In our experience, CMI patients are associated with bilateral RAS, aortoiliac occlusive disease (AIOD), females, small body sizes, heavy smokers, the “hypoplastic aortic syndrome,” and the “mid-aortic syndrome”. Classic postprandial abdominal pain is pathonomic in the appropriate clinical setting, but this tends not to be the common presentation. Atypical abdominal pain, unexplained weight loss, negative gastrointestinal cancer workup, anemia, diffuse gastric gastritis, or colitis by endoscopy and non-specific symptoms of ischemic gastropathy is becoming a more common symptomatic presentation. Multislice CTA has now become our diagnostic tool of choice for patients with a suspicion of CMI. A full abdominal CTA with runoff for AIOD will obtain images starting above the celiac trunk, therefore, identifying a large pool of asymptomatic and symptomatic CMI patients who will potentially be candidates for PTA/stenting.

The authors have appropriately noted the median arcuate ligament syndrome and identified the important techniques and technical considerations for mesenteric PTA/stenting.

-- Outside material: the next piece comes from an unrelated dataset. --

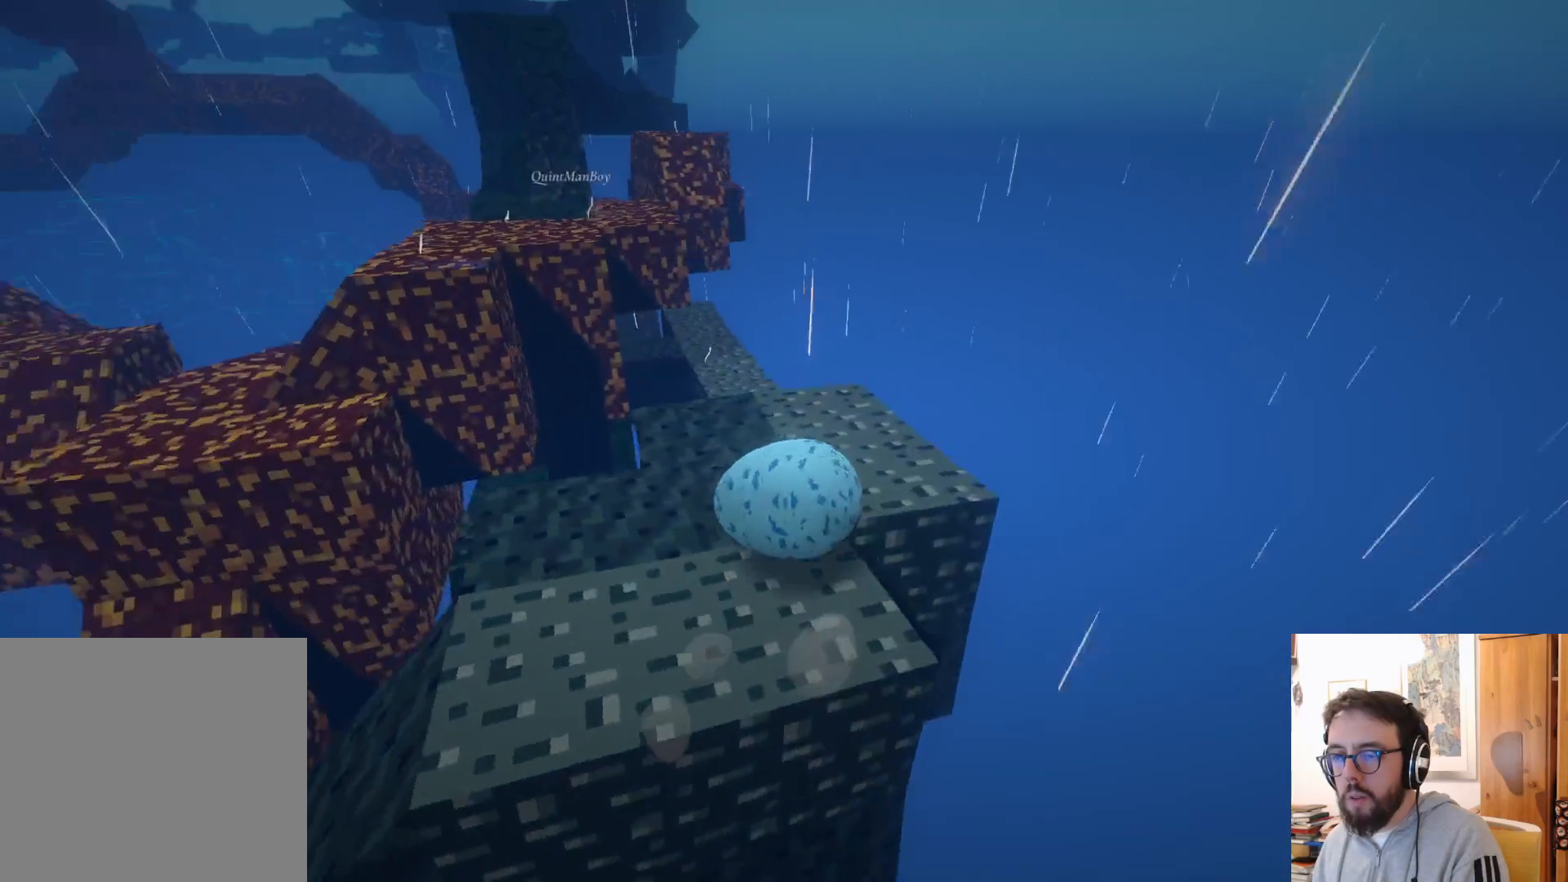
{"dt_ms": 500, "buttons": [], "left_stick": "up-left", "right_stick": "center", "events": [[100, "right_stick", "center"], [250, "left_stick", "up-left"]]}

Much like RAS, CMI lesions are usually ostial, associated with calcifications, and should be treated with PTA/stenting with balloon expandable stents. In 2004, AbuRahma et al performed a comprehensive literature meta analysis of PTA/stenting in CMI patients identifying 241 reported cases. This analysis has been updated by the authors, but it still appears there are less than 500 reported mesenteric artery PTA/stent cases.4 As suggested by the authors, it appears mesenteric PTA/stenting is associated with a high initial procedural and clinical success, low complications, and adequate medium-term clinical success, with a clinical patency rate of 60–70% at 2–3 years. Instent restenosis (ISR) rates are generally reported at between 10–20% at 24 months.

We have just completed a 6-year analysis of 99 CMI vessels treated with PTA/stenting and a 2-year analysis on the role of CTA in the diagnosis and follow-up of 48 patients.5 Our analysis was consistent with the authors metanalysis of the literature, with a procedural success rate of 97.9%, clinical success of 91%, a low complication rate (1.8%), and ISR rate of 19% at 24 months. We found that CTA was an extremely accurate noninvasive imaging modality for the diagnosis of CMI and facilitated the overall management and follow up of CMI patients treated with PTA/stenting.

In conclusion, CMI largely remains an unappreciated and underdiagnosed disease. With the advent of multislice CTA, refined endovascular tools and now accumulating data supporting mesenteric artery PTA/stenting, hopefully this next decade will be a decade in which CMI gets the “endovascular respect” it deserves, analogous to the treatment and “respect” given to RAS over the previous 10 years.